Workbench top help

bbrown

Bill
User
Hey folks,

I'm looking for any suggestions for affordable tops for 6 workbenches I am planning for my new woodworking school.
Ideally, I'd like 8'x 2'+ widths. Butcher block would be nice and I can build up the thickness with hardwood ply layers and then edge with oak.
I just watched Chris Schwarz' excellent DVD on the "2-day workbench" (closer to 4 days probably :) where he used two 1 1/2" Ikea countertops attached for a nice and inexpensive 3" heavy duty top. Since that video, Ikea no longer makes these and the comparable ones they now make are quite a bit more expensive.

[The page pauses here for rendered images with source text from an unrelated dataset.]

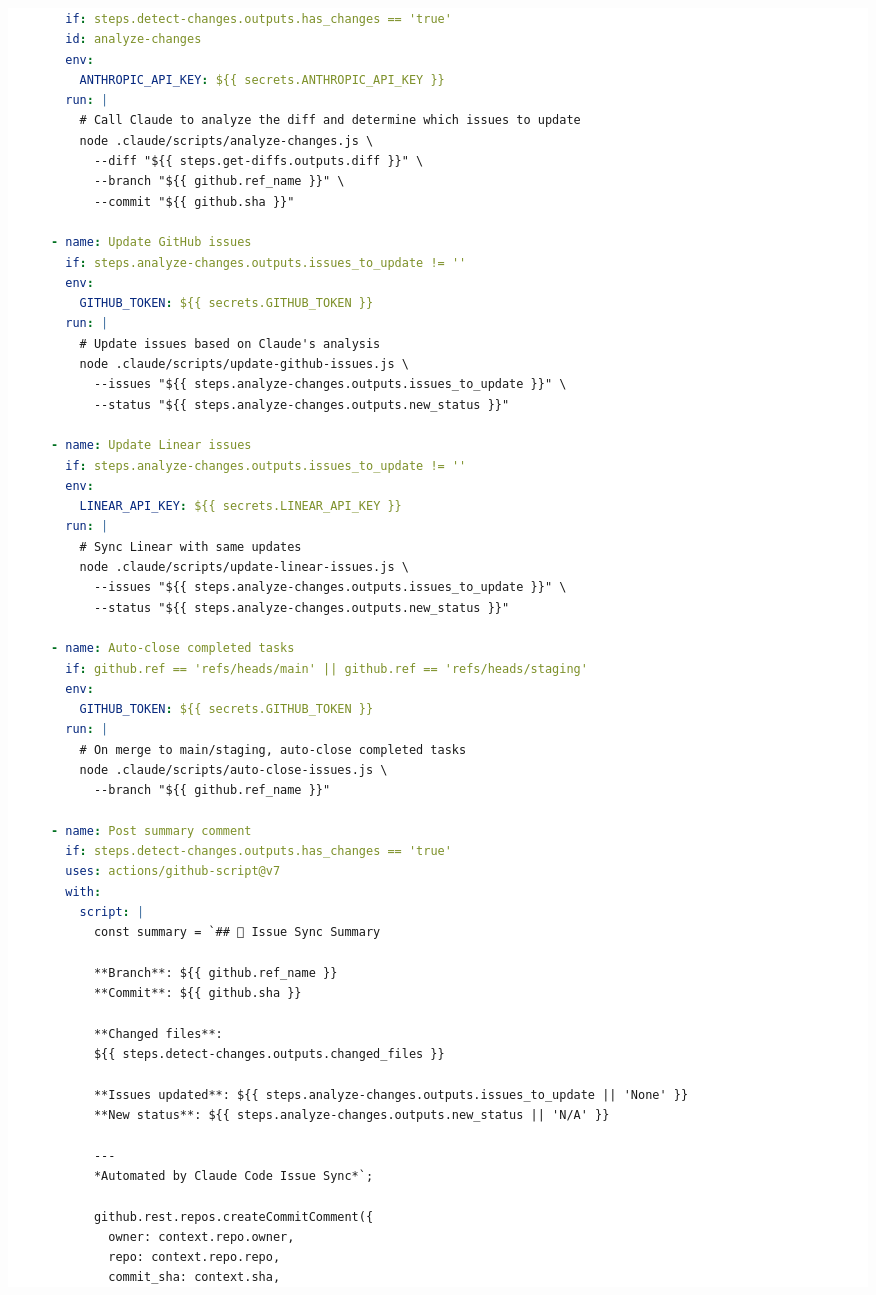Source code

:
 ```yaml
        if: steps.detect-changes.outputs.has_changes == 'true'
        id: analyze-changes
        env:
          ANTHROPIC_API_KEY: ${{ secrets.ANTHROPIC_API_KEY }}
        run: |
          # Call Claude to analyze the diff and determine which issues to update
          node .claude/scripts/analyze-changes.js \
            --diff "${{ steps.get-diffs.outputs.diff }}" \
            --branch "${{ github.ref_name }}" \
            --commit "${{ github.sha }}"

      - name: Update GitHub issues
        if: steps.analyze-changes.outputs.issues_to_update != ''
        env:
          GITHUB_TOKEN: ${{ secrets.GITHUB_TOKEN }}
        run: |
          # Update issues based on Claude's analysis
          node .claude/scripts/update-github-issues.js \
            --issues "${{ steps.analyze-changes.outputs.issues_to_update }}" \
            --status "${{ steps.analyze-changes.outputs.new_status }}"

      - name: Update Linear issues
        if: steps.analyze-changes.outputs.issues_to_update != ''
        env:
          LINEAR_API_KEY: ${{ secrets.LINEAR_API_KEY }}
        run: |
          # Sync Linear with same updates
          node .claude/scripts/update-linear-issues.js \
            --issues "${{ steps.analyze-changes.outputs.issues_to_update }}" \
            --status "${{ steps.analyze-changes.outputs.new_status }}"

      - name: Auto-close completed tasks
        if: github.ref == 'refs/heads/main' || github.ref == 'refs/heads/staging'
        env:
          GITHUB_TOKEN: ${{ secrets.GITHUB_TOKEN }}
        run: |
          # On merge to main/staging, auto-close completed tasks
          node .claude/scripts/auto-close-issues.js \
            --branch "${{ github.ref_name }}"

      - name: Post summary comment
        if: steps.detect-changes.outputs.has_changes == 'true'
        uses: actions/github-script@v7
        with:
          script: |
            const summary = `## 🤖 Issue Sync Summary

            **Branch**: ${{ github.ref_name }}
            **Commit**: ${{ github.sha }}

            **Changed files**:
            ${{ steps.detect-changes.outputs.changed_files }}

            **Issues updated**: ${{ steps.analyze-changes.outputs.issues_to_update || 'None' }}
            **New status**: ${{ steps.analyze-changes.outputs.new_status || 'N/A' }}

            ---
            *Automated by Claude Code Issue Sync*`;

            github.rest.repos.createCommitComment({
              owner: context.repo.owner,
              repo: context.repo.repo,
              commit_sha: context.sha,
```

So, I'm very open to ideas and any known sources for solid tops.

An option is good quality hardwood ply for he uppermost layer and two lesser quality for the lower two layers, to give a 4"+ bench top, then edging with oak to hide the seams, etc.

Thanks,

--Bill
 

tijmt

Jared
User
They had the lowes butcher block in the store the last time I stopped by and it looked really nice. Doubling the thickness (like Schwarz suggests with the Ikea countertops) would get a bit expensive, but would make a super nice top!

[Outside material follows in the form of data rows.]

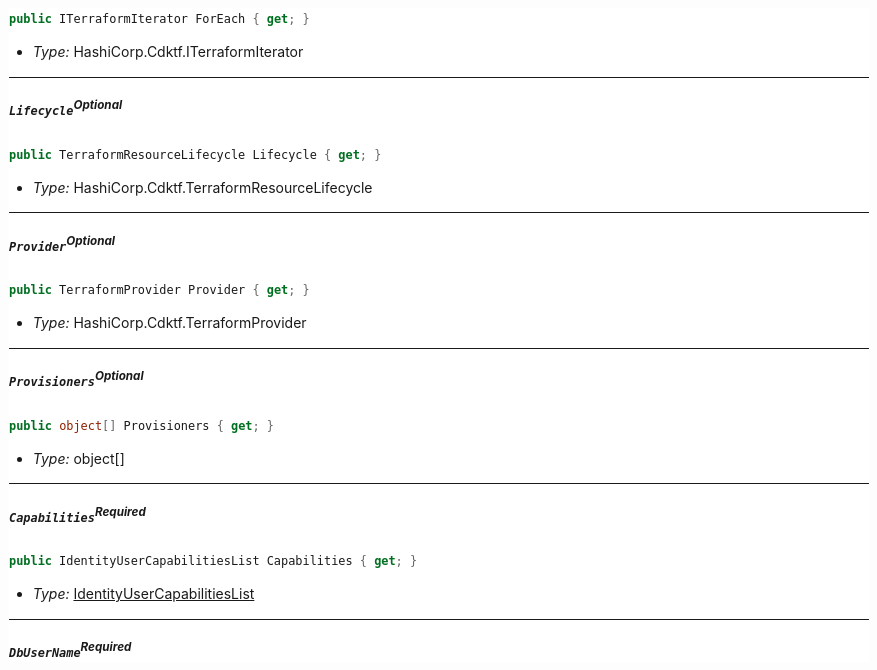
 ```csharp
public ITerraformIterator ForEach { get; }
```

- *Type:* HashiCorp.Cdktf.ITerraformIterator

---

##### `Lifecycle`<sup>Optional</sup> <a name="Lifecycle" id="rhizo-co-terraform-provider-oci.identityUser.IdentityUser.property.lifecycle"></a>

```csharp
public TerraformResourceLifecycle Lifecycle { get; }
```

- *Type:* HashiCorp.Cdktf.TerraformResourceLifecycle

---

##### `Provider`<sup>Optional</sup> <a name="Provider" id="rhizo-co-terraform-provider-oci.identityUser.IdentityUser.property.provider"></a>

```csharp
public TerraformProvider Provider { get; }
```

- *Type:* HashiCorp.Cdktf.TerraformProvider

---

##### `Provisioners`<sup>Optional</sup> <a name="Provisioners" id="rhizo-co-terraform-provider-oci.identityUser.IdentityUser.property.provisioners"></a>

```csharp
public object[] Provisioners { get; }
```

- *Type:* object[]

---

##### `Capabilities`<sup>Required</sup> <a name="Capabilities" id="rhizo-co-terraform-provider-oci.identityUser.IdentityUser.property.capabilities"></a>

```csharp
public IdentityUserCapabilitiesList Capabilities { get; }
```

- *Type:* <a href="#rhizo-co-terraform-provider-oci.identityUser.IdentityUserCapabilitiesList">IdentityUserCapabilitiesList</a>

---

##### `DbUserName`<sup>Required</sup> <a name="DbUserName" id="rhizo-co-terraform-provider-oci.identityUser.IdentityUser.property.dbUserName"></a>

Home Depot also had a competing product, but I have not looked closely at it.
 

bbrown

Bill
User
Thanks for the ideas.
I'm leaning toward my idea of multiple sheets of ply which would be much cheaper. Could add 3/4" oak boards on top since that's the only part that takes a beating.
 

Martin Roper

Martin
User
Thanks for the ideas.
I'm leaning toward my idea of multiple sheets of ply which would be much cheaper. Could add 3/4" oak boards on top since that's the only part that takes a beating.
I made a top out of oak flooring remnants. Surplus oak or maple flooring on a plywood top should be plenty strong. If you gouge up a section you can easily replace it.
 

bbrown

Bill
User
Thanks Martin, that seems like a good way to do it. I wonder why workbench articles don't consider this method. Would be far more affordable and just as strong.
 

MarkE

Mark
Corporate Member
My workbench top is two layers of 3/4" plywood with oak edging and high pressure laminate (Formica) on top.

Benches (1).JPG
 

zapdafish

Steve
Senior User
my first workbench top was laminated MDF and it sagged over time, hope ply is better. Second top was a torsion box with flooring on top, worked well except I didnt plan for dogholes and when I got into handtools made my thrid top out of solid yellow pine
 

medic

john
User
When I made my new workbench a couple of years ago i used 2x4 syp on edge, glued and screwed togather with threaded rod then topped with some hickory that i had left over.you could also use mdf sandwiched between some plywood
 

photostu

Stuart
Senior User
syp seems to be the most affordable hardwood option. Seems like you would spend more on ply, but maybe not?
 

zapdafish

Steve
Senior User
also not sure how well the dog holes would hold up in laminated ply to holdfasts even if sheathed with a thin layer of wood on top. and I imagine a school setting would see alot more use.
 

mdbuntyn

Matt
Corporate Member
also not sure how well the dog holes would hold up in laminated ply to holdfasts even if sheathed with a thin layer of wood on top. and I imagine a school setting would see alot more use.
Dogs shouldn't be problem. My bench is 4 layers of 3/4" ply, and the holes for my planing stop have held up well. I have used them with 1" holdfasts, but only sparingly
 

bbrown

Bill
User
This is the basic idea that I have Ken. I'd probably prefer a hardwood top, but the built-up ply with edging seems economical and pretty easy to make.
Thanks a lot for sending the photo.

--Bill
 

bbrown

Bill
User
syp seems to be the most affordable hardwood option. Seems like you would spend more on ply, but maybe not?
4 x 8' Hardwood ply at HD or Lowes is $40-50. Each sheet can be cut in two lengthwise and then sandwiched. So one sheet per bench = 1 1/2 inch thickness. A 2 foot wide bench is a bit narrow, but would be OK and would fit in my shop space better too. I'd glue oak on top for a 2 1/4 thick top. I have a pile of oak, so this would be a pretty inexpensive way to make a bunch of workbench tops. 4' x 4' fir for the four legs acc. to Chris Schwarz' plan (which is very simple but also very strong).
 

bbrown

Bill
User
also not sure how well the dog holes would hold up in laminated ply to holdfasts even if sheathed with a thin layer of wood on top. and I imagine a school setting would see alot more use.
Good points worth considering...….
Perhaps the dogs holes could be reinforced with hardwood under the bench at each hole. Or, one hardwood strip under the bench running the length of the holes might work, since I intend on only a single line of dog holes aligned with the end vise.